#### Quoted passage

Living with climate crisis has become an everyday endeavor. Most decisions we take have an impact on the harmony of our global ecology. The decision to buy a plane ticket, to eat meat or to buy new clothes are just a few of the everyday concerns and dilemmas of living on a damaged planet. Everyday living and consumption have become more than a response to our basic needs or pleasure. They have become an ethical and ecological question that balances individual health, well-being and joy on the one side, and local and global ecologies on the other. To live in such balance, a sensitivity towards the changing world is needed. This is how we welcome you to the sound bench and to Metamorphosis (2021).

With the installation of the sound bench in Lund, we wish to bring attention to a specific site and to matters, that we might not would have cared for without it. As a “silent” sculpture, the bench provides focality to the site and invites us to inhabit it by taking seat. When sound emits from it, we are encouraged not only to pay passive auditory attention, but also to act. Depending on the sounds we are exposed to, our way of listening and behaving changes. A steady rhythm can encourage us to bodily movement, while a well-known tune can bring forth memories and nostalgia. The sound of human voices invites us to identify language and to imagine the people making the sound, and sound scenography composed from recorded everyday sounds can help us imagine a certain place, and maybe even transport us mentally in time.

########
#### Material for the task

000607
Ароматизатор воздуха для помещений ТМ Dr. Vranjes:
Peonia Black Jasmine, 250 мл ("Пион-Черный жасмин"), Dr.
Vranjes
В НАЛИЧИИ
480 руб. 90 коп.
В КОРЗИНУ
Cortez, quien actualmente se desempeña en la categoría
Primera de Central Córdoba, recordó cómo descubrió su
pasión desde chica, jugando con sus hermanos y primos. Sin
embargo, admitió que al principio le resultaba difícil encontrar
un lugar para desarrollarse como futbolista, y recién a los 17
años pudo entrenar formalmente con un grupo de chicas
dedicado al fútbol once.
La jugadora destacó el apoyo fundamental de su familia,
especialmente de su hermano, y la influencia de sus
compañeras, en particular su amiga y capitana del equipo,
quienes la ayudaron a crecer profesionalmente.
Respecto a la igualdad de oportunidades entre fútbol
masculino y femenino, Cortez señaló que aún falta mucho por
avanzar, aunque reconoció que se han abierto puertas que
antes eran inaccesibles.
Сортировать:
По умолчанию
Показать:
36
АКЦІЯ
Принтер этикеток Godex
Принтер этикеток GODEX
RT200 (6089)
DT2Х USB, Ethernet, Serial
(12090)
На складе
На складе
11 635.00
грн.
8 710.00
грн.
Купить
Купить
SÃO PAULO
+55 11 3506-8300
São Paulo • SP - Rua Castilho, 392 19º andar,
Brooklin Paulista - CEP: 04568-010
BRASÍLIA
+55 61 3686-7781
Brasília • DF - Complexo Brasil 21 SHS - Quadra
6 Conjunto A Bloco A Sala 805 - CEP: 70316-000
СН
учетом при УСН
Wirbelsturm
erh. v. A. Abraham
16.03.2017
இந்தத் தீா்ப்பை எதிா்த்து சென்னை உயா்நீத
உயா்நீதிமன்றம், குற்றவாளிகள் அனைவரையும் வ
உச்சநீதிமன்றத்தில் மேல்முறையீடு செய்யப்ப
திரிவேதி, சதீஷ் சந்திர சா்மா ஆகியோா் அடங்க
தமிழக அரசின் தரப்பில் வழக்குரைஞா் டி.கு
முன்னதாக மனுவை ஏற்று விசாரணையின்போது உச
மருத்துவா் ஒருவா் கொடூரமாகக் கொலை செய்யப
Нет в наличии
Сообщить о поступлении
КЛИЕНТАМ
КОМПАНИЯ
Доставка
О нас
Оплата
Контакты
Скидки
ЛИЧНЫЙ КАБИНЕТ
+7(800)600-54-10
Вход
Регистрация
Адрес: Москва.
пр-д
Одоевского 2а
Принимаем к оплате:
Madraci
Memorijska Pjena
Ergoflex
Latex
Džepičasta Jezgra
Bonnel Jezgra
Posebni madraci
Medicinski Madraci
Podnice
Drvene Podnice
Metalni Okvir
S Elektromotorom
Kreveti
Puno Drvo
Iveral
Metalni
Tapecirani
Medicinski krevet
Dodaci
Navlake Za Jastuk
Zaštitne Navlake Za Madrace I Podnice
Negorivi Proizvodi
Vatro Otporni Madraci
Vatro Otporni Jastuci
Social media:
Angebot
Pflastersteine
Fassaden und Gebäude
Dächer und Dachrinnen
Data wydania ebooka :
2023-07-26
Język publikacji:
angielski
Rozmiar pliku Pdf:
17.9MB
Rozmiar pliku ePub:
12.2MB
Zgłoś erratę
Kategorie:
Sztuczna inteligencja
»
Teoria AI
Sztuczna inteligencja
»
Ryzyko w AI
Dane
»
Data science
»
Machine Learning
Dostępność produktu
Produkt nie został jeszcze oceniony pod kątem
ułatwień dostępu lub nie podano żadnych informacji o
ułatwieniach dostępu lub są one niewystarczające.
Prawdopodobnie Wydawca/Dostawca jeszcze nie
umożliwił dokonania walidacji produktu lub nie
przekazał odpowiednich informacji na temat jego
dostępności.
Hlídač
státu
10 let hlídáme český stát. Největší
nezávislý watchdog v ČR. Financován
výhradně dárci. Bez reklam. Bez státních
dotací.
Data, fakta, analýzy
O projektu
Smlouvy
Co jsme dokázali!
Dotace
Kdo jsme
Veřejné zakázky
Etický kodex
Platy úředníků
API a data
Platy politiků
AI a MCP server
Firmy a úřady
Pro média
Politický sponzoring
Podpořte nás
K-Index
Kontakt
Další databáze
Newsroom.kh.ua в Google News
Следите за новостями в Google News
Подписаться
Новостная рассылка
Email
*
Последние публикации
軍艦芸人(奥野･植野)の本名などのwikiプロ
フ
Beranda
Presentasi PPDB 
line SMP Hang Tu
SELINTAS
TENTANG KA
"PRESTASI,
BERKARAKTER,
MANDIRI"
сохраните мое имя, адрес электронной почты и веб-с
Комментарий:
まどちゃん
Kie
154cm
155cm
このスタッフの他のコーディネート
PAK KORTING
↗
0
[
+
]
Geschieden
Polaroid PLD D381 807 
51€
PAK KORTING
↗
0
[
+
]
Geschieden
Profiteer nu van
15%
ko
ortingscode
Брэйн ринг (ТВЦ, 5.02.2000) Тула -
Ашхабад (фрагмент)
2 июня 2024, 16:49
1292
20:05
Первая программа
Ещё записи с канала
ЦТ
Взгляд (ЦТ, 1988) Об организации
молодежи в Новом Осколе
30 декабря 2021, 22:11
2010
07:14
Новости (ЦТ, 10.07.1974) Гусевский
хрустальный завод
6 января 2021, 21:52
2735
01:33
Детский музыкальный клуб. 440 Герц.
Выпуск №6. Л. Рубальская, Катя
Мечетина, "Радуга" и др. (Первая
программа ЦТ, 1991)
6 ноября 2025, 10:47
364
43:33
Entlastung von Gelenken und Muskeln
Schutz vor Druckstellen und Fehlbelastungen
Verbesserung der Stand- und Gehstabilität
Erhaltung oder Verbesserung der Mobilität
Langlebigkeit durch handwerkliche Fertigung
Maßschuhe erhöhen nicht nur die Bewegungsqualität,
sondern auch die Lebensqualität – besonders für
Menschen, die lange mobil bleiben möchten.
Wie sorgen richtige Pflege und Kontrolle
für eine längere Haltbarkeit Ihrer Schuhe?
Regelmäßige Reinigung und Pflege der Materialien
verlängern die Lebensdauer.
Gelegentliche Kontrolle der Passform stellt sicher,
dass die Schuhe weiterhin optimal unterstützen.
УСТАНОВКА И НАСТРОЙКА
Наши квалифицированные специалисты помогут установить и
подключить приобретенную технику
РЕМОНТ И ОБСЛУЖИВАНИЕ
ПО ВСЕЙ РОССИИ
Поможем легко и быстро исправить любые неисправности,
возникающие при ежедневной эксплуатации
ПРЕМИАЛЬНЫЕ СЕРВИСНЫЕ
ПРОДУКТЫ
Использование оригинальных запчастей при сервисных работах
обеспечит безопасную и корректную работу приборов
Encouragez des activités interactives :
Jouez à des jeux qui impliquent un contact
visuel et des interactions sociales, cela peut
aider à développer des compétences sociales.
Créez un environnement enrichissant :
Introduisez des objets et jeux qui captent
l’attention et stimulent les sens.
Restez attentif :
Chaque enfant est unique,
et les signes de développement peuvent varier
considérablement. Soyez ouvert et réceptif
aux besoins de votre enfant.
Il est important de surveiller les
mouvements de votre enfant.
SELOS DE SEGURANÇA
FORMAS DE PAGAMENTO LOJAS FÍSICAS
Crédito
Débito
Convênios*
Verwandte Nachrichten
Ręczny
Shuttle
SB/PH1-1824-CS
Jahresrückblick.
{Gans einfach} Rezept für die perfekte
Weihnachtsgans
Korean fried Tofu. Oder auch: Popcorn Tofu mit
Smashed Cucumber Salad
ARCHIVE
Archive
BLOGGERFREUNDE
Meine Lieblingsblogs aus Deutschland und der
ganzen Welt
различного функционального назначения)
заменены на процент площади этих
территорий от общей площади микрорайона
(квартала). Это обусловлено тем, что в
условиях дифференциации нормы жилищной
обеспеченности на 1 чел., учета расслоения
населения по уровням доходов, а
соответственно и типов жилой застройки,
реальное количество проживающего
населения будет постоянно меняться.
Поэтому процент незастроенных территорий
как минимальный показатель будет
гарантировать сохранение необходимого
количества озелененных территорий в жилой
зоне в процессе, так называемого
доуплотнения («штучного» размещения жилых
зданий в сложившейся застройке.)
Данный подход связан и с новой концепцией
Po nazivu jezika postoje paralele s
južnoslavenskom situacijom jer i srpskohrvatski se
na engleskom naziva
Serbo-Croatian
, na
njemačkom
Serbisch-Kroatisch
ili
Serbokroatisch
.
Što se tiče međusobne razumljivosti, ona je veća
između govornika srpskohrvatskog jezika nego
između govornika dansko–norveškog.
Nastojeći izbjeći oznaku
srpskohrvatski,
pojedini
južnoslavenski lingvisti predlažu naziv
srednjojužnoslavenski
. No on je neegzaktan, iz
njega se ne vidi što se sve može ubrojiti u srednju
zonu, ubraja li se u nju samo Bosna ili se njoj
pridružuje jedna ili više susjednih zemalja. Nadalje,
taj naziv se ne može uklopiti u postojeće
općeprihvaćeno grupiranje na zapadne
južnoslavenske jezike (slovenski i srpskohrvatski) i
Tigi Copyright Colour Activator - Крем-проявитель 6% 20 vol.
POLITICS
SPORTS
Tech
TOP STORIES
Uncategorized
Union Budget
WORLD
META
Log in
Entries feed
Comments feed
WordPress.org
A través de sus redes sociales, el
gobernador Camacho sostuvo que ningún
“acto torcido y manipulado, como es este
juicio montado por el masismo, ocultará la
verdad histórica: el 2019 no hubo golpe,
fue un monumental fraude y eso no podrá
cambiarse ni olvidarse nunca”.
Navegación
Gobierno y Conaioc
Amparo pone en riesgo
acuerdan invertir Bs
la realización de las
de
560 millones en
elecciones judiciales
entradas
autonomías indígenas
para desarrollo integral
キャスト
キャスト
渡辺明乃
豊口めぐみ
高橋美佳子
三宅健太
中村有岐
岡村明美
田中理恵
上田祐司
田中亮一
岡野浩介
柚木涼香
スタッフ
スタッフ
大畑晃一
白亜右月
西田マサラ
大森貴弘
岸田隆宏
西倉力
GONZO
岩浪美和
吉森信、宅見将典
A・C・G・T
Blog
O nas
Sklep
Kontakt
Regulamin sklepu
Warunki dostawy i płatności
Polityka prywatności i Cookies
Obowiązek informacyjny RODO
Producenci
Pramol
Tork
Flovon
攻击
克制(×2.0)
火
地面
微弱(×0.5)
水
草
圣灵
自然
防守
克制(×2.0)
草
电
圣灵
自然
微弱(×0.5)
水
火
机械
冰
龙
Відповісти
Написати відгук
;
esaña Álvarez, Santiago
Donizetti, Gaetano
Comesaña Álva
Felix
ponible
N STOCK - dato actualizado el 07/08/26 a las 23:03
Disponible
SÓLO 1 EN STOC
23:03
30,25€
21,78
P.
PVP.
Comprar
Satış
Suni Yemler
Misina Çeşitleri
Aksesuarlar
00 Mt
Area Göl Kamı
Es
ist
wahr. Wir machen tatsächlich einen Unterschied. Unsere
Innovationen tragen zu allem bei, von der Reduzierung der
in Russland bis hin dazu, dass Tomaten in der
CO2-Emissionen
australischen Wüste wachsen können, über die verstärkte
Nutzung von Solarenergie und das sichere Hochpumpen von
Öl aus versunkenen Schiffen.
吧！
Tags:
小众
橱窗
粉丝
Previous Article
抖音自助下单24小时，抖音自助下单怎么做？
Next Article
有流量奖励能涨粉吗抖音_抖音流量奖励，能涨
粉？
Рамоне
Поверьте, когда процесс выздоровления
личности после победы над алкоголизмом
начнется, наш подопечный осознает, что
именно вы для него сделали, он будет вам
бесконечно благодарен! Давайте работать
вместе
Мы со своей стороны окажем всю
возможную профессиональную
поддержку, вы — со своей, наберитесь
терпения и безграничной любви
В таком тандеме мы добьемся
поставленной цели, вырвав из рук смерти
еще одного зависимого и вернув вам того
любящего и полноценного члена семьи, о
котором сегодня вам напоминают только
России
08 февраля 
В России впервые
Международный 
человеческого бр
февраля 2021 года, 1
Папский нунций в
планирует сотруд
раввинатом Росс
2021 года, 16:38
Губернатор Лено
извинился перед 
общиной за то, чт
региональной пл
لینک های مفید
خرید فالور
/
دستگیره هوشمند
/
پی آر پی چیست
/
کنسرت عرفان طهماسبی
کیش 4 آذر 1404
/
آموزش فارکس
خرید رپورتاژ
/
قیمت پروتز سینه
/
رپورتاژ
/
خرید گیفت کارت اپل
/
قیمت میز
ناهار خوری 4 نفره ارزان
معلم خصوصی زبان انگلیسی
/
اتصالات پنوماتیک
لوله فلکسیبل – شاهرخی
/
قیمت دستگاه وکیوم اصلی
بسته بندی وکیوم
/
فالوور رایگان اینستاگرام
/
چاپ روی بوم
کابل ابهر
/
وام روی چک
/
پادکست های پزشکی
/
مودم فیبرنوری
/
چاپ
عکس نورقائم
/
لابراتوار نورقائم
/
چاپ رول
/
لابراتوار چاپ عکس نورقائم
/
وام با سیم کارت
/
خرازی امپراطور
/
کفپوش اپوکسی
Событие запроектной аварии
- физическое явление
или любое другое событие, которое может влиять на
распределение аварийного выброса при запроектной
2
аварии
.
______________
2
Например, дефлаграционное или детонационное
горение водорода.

########

### Work task A
Answer these questions about the sound bench text:
(i) What year is given for Metamorphosis?
(ii) In which city was the sound bench installed?
(iii) What can a steady rhythm encourage us to do?
### Work task B
Rewrite the stretch of the records from their first line through the line containing "Metalni Okvir", replacing "Jezgra" with "Opruge" and leaving everything else unchanged.
The records are unrelated to the text.

### Result A
(i) 2021
(ii) Lund
(iii) Bodily movement

### Result B
000607
Ароматизатор воздуха для помещений ТМ Dr. Vranjes:
Peonia Black Jasmine, 250 мл ("Пион-Черный жасмин"), Dr.
Vranjes
В НАЛИЧИИ
480 руб. 90 коп.
В КОРЗИНУ
Cortez, quien actualmente se desempeña en la categoría
Primera de Central Córdoba, recordó cómo descubrió su
pasión desde chica, jugando con sus hermanos y primos. Sin
embargo, admitió que al principio le resultaba difícil encontrar
un lugar para desarrollarse como futbolista, y recién a los 17
años pudo entrenar formalmente con un grupo de chicas
dedicado al fútbol once.
La jugadora destacó el apoyo fundamental de su familia,
especialmente de su hermano, y la influencia de sus
compañeras, en particular su amiga y capitana del equipo,
quienes la ayudaron a crecer profesionalmente.
Respecto a la igualdad de oportunidades entre fútbol
masculino y femenino, Cortez señaló que aún falta mucho por
avanzar, aunque reconoció que se han abierto puertas que
antes eran inaccesibles.
Сортировать:
По умолчанию
Показать:
36
АКЦІЯ
Принтер этикеток Godex
Принтер этикеток GODEX
RT200 (6089)
DT2Х USB, Ethernet, Serial
(12090)
На складе
На складе
11 635.00
грн.
8 710.00
грн.
Купить
Купить
SÃO PAULO
+55 11 3506-8300
São Paulo • SP - Rua Castilho, 392 19º andar,
Brooklin Paulista - CEP: 04568-010
BRASÍLIA
+55 61 3686-7781
Brasília • DF - Complexo Brasil 21 SHS - Quadra
6 Conjunto A Bloco A Sala 805 - CEP: 70316-000
СН
учетом при УСН
Wirbelsturm
erh. v. A. Abraham
16.03.2017
இந்தத் தீா்ப்பை எதிா்த்து சென்னை உயா்நீத
உயா்நீதிமன்றம், குற்றவாளிகள் அனைவரையும் வ
உச்சநீதிமன்றத்தில் மேல்முறையீடு செய்யப்ப
திரிவேதி, சதீஷ் சந்திர சா்மா ஆகியோா் அடங்க
தமிழக அரசின் தரப்பில் வழக்குரைஞா் டி.கு
முன்னதாக மனுவை ஏற்று விசாரணையின்போது உச
மருத்துவா் ஒருவா் கொடூரமாகக் கொலை செய்யப
Нет в наличии
Сообщить о поступлении
КЛИЕНТАМ
КОМПАНИЯ
Доставка
О нас
Оплата
Контакты
Скидки
ЛИЧНЫЙ КАБИНЕТ
+7(800)600-54-10
Вход
Регистрация
Адрес: Москва.
пр-д
Одоевского 2а
Принимаем к оплате:
Madraci
Memorijska Pjena
Ergoflex
Latex
Džepičasta Opruge
Bonnel Opruge
Posebni madraci
Medicinski Madraci
Podnice
Drvene Podnice
Metalni Okvir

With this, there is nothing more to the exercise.